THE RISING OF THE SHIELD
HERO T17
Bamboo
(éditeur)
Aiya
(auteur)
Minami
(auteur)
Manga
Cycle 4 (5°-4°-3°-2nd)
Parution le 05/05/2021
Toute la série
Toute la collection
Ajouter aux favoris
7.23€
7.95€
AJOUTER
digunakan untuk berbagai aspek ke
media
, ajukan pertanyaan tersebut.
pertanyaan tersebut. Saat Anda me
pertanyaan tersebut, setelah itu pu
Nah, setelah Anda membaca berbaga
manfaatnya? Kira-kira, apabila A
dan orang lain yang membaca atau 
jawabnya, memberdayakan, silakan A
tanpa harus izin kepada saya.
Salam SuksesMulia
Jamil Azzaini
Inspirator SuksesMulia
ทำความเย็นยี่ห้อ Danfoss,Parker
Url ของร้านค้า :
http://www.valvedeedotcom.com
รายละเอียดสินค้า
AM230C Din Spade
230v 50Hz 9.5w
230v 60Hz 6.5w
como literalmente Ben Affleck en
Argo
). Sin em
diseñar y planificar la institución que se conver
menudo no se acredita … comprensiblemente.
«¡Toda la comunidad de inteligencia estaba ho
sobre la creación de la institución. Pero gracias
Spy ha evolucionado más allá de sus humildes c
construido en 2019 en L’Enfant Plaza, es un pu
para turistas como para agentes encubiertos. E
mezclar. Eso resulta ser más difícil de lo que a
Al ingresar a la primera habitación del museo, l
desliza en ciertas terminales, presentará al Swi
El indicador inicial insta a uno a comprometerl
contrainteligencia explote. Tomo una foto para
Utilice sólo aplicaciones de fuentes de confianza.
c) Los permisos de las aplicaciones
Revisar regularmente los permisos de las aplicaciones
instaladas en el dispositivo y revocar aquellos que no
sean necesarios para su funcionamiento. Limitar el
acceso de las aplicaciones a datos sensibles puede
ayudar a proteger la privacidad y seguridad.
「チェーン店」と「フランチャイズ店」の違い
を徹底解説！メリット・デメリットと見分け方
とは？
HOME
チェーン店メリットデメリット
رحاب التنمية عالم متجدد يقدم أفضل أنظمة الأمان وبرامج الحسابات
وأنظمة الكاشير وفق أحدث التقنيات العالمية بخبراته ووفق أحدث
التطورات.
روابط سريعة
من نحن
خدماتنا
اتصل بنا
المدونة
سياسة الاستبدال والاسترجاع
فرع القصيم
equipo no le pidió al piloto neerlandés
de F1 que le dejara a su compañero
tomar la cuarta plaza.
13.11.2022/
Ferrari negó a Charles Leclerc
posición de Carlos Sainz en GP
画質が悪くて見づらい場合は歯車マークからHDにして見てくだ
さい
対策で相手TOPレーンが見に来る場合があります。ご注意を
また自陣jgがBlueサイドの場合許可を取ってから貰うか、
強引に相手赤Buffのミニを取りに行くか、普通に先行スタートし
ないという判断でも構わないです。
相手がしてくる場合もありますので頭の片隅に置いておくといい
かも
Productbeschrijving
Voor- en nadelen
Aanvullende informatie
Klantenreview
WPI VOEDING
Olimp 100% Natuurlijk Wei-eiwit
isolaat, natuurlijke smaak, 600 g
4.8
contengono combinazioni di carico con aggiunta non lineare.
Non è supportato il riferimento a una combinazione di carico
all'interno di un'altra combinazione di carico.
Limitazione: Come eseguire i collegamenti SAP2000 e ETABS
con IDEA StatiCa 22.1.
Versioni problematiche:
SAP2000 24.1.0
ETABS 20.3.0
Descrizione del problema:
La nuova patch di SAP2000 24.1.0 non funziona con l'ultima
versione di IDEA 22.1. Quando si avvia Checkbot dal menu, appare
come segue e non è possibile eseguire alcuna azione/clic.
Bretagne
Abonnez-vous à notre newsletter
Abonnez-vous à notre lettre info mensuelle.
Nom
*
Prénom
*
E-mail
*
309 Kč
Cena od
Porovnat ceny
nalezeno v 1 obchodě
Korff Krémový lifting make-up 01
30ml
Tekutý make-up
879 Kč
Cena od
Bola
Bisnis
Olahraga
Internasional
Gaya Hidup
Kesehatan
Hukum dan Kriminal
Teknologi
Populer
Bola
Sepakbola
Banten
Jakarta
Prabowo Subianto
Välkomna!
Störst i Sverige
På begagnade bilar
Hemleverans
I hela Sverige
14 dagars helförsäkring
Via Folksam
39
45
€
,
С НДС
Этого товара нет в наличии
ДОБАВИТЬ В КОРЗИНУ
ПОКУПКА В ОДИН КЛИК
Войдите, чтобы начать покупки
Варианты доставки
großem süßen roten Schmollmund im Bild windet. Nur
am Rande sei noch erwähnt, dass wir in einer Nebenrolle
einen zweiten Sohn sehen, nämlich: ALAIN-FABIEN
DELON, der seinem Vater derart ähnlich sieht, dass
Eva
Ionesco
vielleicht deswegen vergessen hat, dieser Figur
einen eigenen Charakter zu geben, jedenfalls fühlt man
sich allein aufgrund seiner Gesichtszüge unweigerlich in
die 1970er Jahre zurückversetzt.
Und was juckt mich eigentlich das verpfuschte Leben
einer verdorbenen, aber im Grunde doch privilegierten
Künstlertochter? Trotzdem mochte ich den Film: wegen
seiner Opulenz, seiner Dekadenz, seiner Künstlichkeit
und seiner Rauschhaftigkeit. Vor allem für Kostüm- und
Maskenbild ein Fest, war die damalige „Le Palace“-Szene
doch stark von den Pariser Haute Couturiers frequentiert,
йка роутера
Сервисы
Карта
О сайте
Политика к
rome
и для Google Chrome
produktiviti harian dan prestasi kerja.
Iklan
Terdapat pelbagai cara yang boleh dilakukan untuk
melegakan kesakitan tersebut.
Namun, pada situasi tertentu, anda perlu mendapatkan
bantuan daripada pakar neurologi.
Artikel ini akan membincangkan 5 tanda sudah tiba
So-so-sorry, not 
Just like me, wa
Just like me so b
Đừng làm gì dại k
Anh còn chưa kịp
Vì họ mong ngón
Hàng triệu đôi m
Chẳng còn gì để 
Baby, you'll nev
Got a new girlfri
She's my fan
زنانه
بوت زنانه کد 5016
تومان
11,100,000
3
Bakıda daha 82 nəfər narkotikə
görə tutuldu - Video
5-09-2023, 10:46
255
=====
▶ [Task directions]:
Reproduce every line of the listing above word for word, keeping the original line breaks and order.

▶ [Answer space]:
THE RISING OF THE SHIELD
HERO T17
Bamboo
(éditeur)
Aiya
(auteur)
Minami
(auteur)
Manga
Cycle 4 (5°-4°-3°-2nd)
Parution le 05/05/2021
Toute la série
Toute la collection
Ajouter aux favoris
7.23€
7.95€
AJOUTER
digunakan untuk berbagai aspek ke
media
, ajukan pertanyaan tersebut.
pertanyaan tersebut. Saat Anda me
pertanyaan tersebut, setelah itu pu
Nah, setelah Anda membaca berbaga
manfaatnya? Kira-kira, apabila A
dan orang lain yang membaca atau 
jawabnya, memberdayakan, silakan A
tanpa harus izin kepada saya.
Salam SuksesMulia
Jamil Azzaini
Inspirator SuksesMulia
ทำความเย็นยี่ห้อ Danfoss,Parker
Url ของร้านค้า :
http://www.valvedeedotcom.com
รายละเอียดสินค้า
AM230C Din Spade
230v 50Hz 9.5w
230v 60Hz 6.5w
como literalmente Ben Affleck en
Argo
). Sin em
diseñar y planificar la institución que se conver
menudo no se acredita … comprensiblemente.
«¡Toda la comunidad de inteligencia estaba ho
sobre la creación de la institución. Pero gracias
Spy ha evolucionado más allá de sus humildes c
construido en 2019 en L’Enfant Plaza, es un pu
para turistas como para agentes encubiertos. E
mezclar. Eso resulta ser más difícil de lo que a
Al ingresar a la primera habitación del museo, l
desliza en ciertas terminales, presentará al Swi
El indicador inicial insta a uno a comprometerl
contrainteligencia explote. Tomo una foto para
Utilice sólo aplicaciones de fuentes de confianza.
c) Los permisos de las aplicaciones
Revisar regularmente los permisos de las aplicaciones
instaladas en el dispositivo y revocar aquellos que no
sean necesarios para su funcionamiento. Limitar el
acceso de las aplicaciones a datos sensibles puede
ayudar a proteger la privacidad y seguridad.
「チェーン店」と「フランチャイズ店」の違い
を徹底解説！メリット・デメリットと見分け方
とは？
HOME
チェーン店メリットデメリット
رحاب التنمية عالم متجدد يقدم أفضل أنظمة الأمان وبرامج الحسابات
وأنظمة الكاشير وفق أحدث التقنيات العالمية بخبراته ووفق أحدث
التطورات.
روابط سريعة
من نحن
خدماتنا
اتصل بنا
المدونة
سياسة الاستبدال والاسترجاع
فرع القصيم
equipo no le pidió al piloto neerlandés
de F1 que le dejara a su compañero
tomar la cuarta plaza.
13.11.2022/
Ferrari negó a Charles Leclerc
posición de Carlos Sainz en GP
画質が悪くて見づらい場合は歯車マークからHDにして見てくだ
さい
対策で相手TOPレーンが見に来る場合があります。ご注意を
また自陣jgがBlueサイドの場合許可を取ってから貰うか、
強引に相手赤Buffのミニを取りに行くか、普通に先行スタートし
ないという判断でも構わないです。
相手がしてくる場合もありますので頭の片隅に置いておくといい
かも
Productbeschrijving
Voor- en nadelen
Aanvullende informatie
Klantenreview
WPI VOEDING
Olimp 100% Natuurlijk Wei-eiwit
isolaat, natuurlijke smaak, 600 g
4.8
contengono combinazioni di carico con aggiunta non lineare.
Non è supportato il riferimento a una combinazione di carico
all'interno di un'altra combinazione di carico.
Limitazione: Come eseguire i collegamenti SAP2000 e ETABS
con IDEA StatiCa 22.1.
Versioni problematiche:
SAP2000 24.1.0
ETABS 20.3.0
Descrizione del problema:
La nuova patch di SAP2000 24.1.0 non funziona con l'ultima
versione di IDEA 22.1. Quando si avvia Checkbot dal menu, appare
come segue e non è possibile eseguire alcuna azione/clic.
Bretagne
Abonnez-vous à notre newsletter
Abonnez-vous à notre lettre info mensuelle.
Nom
*
Prénom
*
E-mail
*
309 Kč
Cena od
Porovnat ceny
nalezeno v 1 obchodě
Korff Krémový lifting make-up 01
30ml
Tekutý make-up
879 Kč
Cena od
Bola
Bisnis
Olahraga
Internasional
Gaya Hidup
Kesehatan
Hukum dan Kriminal
Teknologi
Populer
Bola
Sepakbola
Banten
Jakarta
Prabowo Subianto
Välkomna!
Störst i Sverige
På begagnade bilar
Hemleverans
I hela Sverige
14 dagars helförsäkring
Via Folksam
39
45
€
,
С НДС
Этого товара нет в наличии
ДОБАВИТЬ В КОРЗИНУ
ПОКУПКА В ОДИН КЛИК
Войдите, чтобы начать покупки
Варианты доставки
großem süßen roten Schmollmund im Bild windet. Nur
am Rande sei noch erwähnt, dass wir in einer Nebenrolle
einen zweiten Sohn sehen, nämlich: ALAIN-FABIEN
DELON, der seinem Vater derart ähnlich sieht, dass
Eva
Ionesco
vielleicht deswegen vergessen hat, dieser Figur
einen eigenen Charakter zu geben, jedenfalls fühlt man
sich allein aufgrund seiner Gesichtszüge unweigerlich in
die 1970er Jahre zurückversetzt.
Und was juckt mich eigentlich das verpfuschte Leben
einer verdorbenen, aber im Grunde doch privilegierten
Künstlertochter? Trotzdem mochte ich den Film: wegen
seiner Opulenz, seiner Dekadenz, seiner Künstlichkeit
und seiner Rauschhaftigkeit. Vor allem für Kostüm- und
Maskenbild ein Fest, war die damalige „Le Palace“-Szene
doch stark von den Pariser Haute Couturiers frequentiert,
йка роутера
Сервисы
Карта
О сайте
Политика к
rome
и для Google Chrome
produktiviti harian dan prestasi kerja.
Iklan
Terdapat pelbagai cara yang boleh dilakukan untuk
melegakan kesakitan tersebut.
Namun, pada situasi tertentu, anda perlu mendapatkan
bantuan daripada pakar neurologi.
Artikel ini akan membincangkan 5 tanda sudah tiba
So-so-sorry, not 
Just like me, wa
Just like me so b
Đừng làm gì dại k
Anh còn chưa kịp
Vì họ mong ngón
Hàng triệu đôi m
Chẳng còn gì để 
Baby, you'll nev
Got a new girlfri
She's my fan
زنانه
بوت زنانه کد 5016
تومان
11,100,000
3
Bakıda daha 82 nəfər narkotikə
görə tutuldu - Video
5-09-2023, 10:46
255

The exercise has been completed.